4.1    Ingevolgde het bepaalde in artikel 46g lid 1 sub a van de Advocatenwet wordt een klacht door de voorzitter van de raad van discipline niet-ontvankelijk verklaard indien het klaagschrift wordt ingediend na verloop van drie jaren na de dag waarop de klager heeft kennisgenomen of redelijkerwijs kennis heeft kunnen nemen van het handelen of nalaten van de advocaat waarop de klacht betrekking heeft. Op grond van het bepaalde in lid 2 van datzelfde artikel blijft na afloop van die termijn van drie jaar een niet-ontvankelijkverklaring achterwege indien de gevolgen van het handelen of nalaten van de advocaat redelijkerwijs pas nadien bekend zijn geworden.

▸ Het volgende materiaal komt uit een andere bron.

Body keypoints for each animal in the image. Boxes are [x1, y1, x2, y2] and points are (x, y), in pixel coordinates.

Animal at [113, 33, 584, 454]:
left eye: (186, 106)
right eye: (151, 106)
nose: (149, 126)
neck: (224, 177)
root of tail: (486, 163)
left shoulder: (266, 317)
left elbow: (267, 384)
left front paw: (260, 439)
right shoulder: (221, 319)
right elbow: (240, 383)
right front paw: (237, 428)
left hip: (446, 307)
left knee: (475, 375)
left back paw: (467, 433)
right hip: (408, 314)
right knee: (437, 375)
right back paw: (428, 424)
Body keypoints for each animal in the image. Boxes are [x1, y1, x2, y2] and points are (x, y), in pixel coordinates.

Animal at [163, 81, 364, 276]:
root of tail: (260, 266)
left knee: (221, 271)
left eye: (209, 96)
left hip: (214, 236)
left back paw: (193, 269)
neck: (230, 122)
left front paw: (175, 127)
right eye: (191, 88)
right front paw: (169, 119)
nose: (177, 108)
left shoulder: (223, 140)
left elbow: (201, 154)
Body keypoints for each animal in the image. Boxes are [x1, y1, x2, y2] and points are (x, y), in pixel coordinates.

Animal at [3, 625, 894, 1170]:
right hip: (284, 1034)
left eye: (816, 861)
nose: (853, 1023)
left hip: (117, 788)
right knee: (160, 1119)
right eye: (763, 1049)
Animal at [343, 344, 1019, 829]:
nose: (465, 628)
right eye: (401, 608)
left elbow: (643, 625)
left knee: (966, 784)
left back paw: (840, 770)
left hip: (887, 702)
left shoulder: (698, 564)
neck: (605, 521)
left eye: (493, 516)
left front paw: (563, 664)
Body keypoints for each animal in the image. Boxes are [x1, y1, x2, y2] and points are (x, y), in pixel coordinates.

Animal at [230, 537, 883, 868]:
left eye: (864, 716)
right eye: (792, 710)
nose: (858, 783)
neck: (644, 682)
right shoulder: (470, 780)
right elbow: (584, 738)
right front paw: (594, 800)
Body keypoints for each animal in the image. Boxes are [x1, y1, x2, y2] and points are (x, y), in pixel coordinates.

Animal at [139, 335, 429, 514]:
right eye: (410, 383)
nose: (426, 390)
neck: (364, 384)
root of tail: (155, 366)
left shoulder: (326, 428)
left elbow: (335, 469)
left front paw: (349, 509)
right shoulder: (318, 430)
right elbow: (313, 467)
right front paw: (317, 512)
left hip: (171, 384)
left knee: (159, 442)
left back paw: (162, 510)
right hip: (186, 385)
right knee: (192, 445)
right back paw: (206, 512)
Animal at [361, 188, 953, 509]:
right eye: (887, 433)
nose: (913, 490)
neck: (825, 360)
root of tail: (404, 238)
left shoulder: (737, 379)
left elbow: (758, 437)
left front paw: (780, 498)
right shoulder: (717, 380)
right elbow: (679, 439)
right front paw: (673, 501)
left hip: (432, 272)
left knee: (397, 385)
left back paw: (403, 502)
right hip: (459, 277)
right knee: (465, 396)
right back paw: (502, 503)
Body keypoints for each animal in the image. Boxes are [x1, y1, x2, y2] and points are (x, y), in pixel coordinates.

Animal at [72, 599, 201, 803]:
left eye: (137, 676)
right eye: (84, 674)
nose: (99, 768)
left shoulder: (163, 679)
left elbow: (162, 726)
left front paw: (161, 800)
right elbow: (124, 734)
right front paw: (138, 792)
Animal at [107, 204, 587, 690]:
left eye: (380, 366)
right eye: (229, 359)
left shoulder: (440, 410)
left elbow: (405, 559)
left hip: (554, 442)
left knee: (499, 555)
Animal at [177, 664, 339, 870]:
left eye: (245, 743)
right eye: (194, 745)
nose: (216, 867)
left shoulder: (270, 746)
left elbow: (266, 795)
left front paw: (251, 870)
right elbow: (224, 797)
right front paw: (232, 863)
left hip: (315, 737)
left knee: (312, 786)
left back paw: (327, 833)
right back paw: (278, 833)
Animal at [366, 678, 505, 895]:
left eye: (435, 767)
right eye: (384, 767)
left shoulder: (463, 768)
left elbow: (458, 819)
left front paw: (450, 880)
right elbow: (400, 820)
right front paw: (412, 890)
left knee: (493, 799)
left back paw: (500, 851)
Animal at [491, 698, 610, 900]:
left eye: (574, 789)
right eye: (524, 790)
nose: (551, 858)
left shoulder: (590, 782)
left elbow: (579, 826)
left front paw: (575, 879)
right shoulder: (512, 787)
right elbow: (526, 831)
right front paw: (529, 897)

In dat geval verloopt de termijn voor het indienen van een klacht een jaar na de datum waarop de gevolgen redelijkerwijs als bekend geworden zijn aan te merken.

4.2    De voorzitter stelt vast dat de klacht betrekking heeft op het handelen van verweerder in de periode van 2013 tot en met 2016.

4.3    Verweerder heeft onweersproken gesteld dat er in het geschil tussen klaagster en mevrouw J en/of haar vennootschappen op 20 januari 2016 vonnis is gewezen, dat klaagster daartegen op 1 april 2016 hoger beroep heeft ingesteld en dat verweerder in hoger beroep mevrouw J en/of haar vennootschappen niet meer heeft bijgestaan.

4.4    Klaagster heeft op 17 december 2019 een klacht ingediend tegen verweerder over zijn handelen van meer dan drie jaar daarvoor.

4.5    Klaagster heeft gesteld dat zij zo laat heeft geklaagd omdat haar recent pas informatie bekend is geworden, waardoor de termijn van drie jaar niet van toepassing zou moeten zijn. De voorzitter is echter van oordeel dat bijzondere omstandigheden op grond waarvan verschoonbaar zou kunnen zijn dat klaagsters klacht buiten de termijn is ingediend, gesteld noch gebleken zijn. Daarbij neemt de voorzitter in aanmerking dat klaagster deze stelling niet nader heeft toegelicht en dat het handelen waarop de klacht betrekking heeft in ieder geval bekend was of had kunnen zijn ten tijde van de behandeling van het geschil ter zitting en het vonnis op 20 januari 2016.

4.6    Gelet daarop is de voorzitter van oordeel dat de klacht niet is ingediend na verloop van drie jaren na de dag waarop klaagster heeft kennisgenomen of redelijkerwijs kennis heeft kunnen nemen van het handelen van verweerder waarop de klacht betrekking heeft. De voorzitter zal daarom de klacht, met toepassing van artikel 46g lid 1 sub a van de Advocatenwet, niet-ontvankelijk verklaren.

BESLISSING

De voorzitter verklaart:

de klacht, met toepassing van artikel 46g lid 1 onder a van de Advocatenwet, niet-ontvankelijk

Aldus beslist door mr. S.M. Krans, plaatsvervangend voorzitter, bijgestaan door mr. C.M. van de Kamp als griffier en uitgesproken in het openbaar op 7 oktober 2020.